7 - Command-line Control
An enterprise site needs to be scriptable. The IT department does not want to click through the admin screens on a daily basis to address upcoming action items. They want to write scripts that let them control the entire infrastructure as a coherent whole (or at least give it an honest try).
The IT department wants scripts that let them control the entire infrastructure as a coherent whole.
There’s already a great project called WP-CLI that allows you to control your WordPress installation through the command-line. However, it has a few inherent short-comings due to the fact that it is an external addition, not part of the WordPress Core.
Ideally, WordPress would move towards adopting a hexagonal architecture, with both user interface and command-line actions having practically the same execution paths. This opens up the opportunity for more advanced command-line antics and consolidates code between both WordPress and WP-CLI. Having the actual logical processes be decoupled from the user interface representation also makes it much easier to change said user interface in the future.
8 - Certification
Enterprise HR relies on certifications to be able to hire for minimum skill levels. We all know that this is far from ideal, but it is the only way that HR departments without technical expertise can make sure they don’t hire a complete lemon.
Enterprise HR relies on certifications to be able to hire for minimum skill levels.
There needs to be a network of certification bodies that can ensure that certified developers / implementors / coaches / … do indeed offer the minimum set of skills that their position would demand. As a bonus, these institutions could also offer “standardized” training as well.
As nice as it is to “hire for attitude” or similar approaches, your company will be in real trouble if your developers cannot write basic PHP code without copy-pasting from Google results.
While this will definitely have an impact on the current low barrier of entry of WordPress, I would assume that the enterprise much prefers having gatekeepers to avoid the most obvious abuse of trust.
9 - Recommended Partners
While the 5-minute install is nice for private end-users, most larger enterprise projects start by getting implementation/integration experts on location to support the in-house IT staff with collecting requirements first. So, they want to see a list of recommended partners from their area to know where to start and whom to contact.
Enterprise IT needs recommended partners to collaborate on large-scale projects.
It is very difficult to do this without introducing bias and unfair advantages that hurt the core philosophies of the WordPress project. This should be governed by an independent non-profit.
10 - Leadership
I’ve kept the most important one as the final entry. It is the one element that has a direct impact on the success of all the previous points.

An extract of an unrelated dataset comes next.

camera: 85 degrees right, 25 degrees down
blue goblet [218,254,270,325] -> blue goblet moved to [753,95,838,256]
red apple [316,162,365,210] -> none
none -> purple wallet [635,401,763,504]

For a group to make a concerted move into a specific direction, there needs to be leadership. Without leadership, movement will be distributed amongst all sorts of different directions and the result will just average out to lose its impact.
For a group to make a concerted move into a specific direction, there needs to be Leadership.
If an enterprise client wants to base its 10-year strategy on a specific offering, they need to see that the team behind that offering has a strong vision and a clear direction.
The Open Source WordPress Community should try to distil true leaders from its huge group of contributors, and encourage them to proactively shape and chase a bigger vision. While we already have several forms of “middle management” at different levels, it seems to me that the overall progress is decided by a random set of actions, rather than a concerted effort.
Okay, Where's The Source?
Unfortunately, I don’t have finished source code to share this time… 😜
All of the above is mostly meant as food for thought. The way the Open Source project has grown and is currently set up certainly makes it difficult (and maybe uncalled for) to have true leadership and an overarching vision. But that is probably “the next frontier” to explore.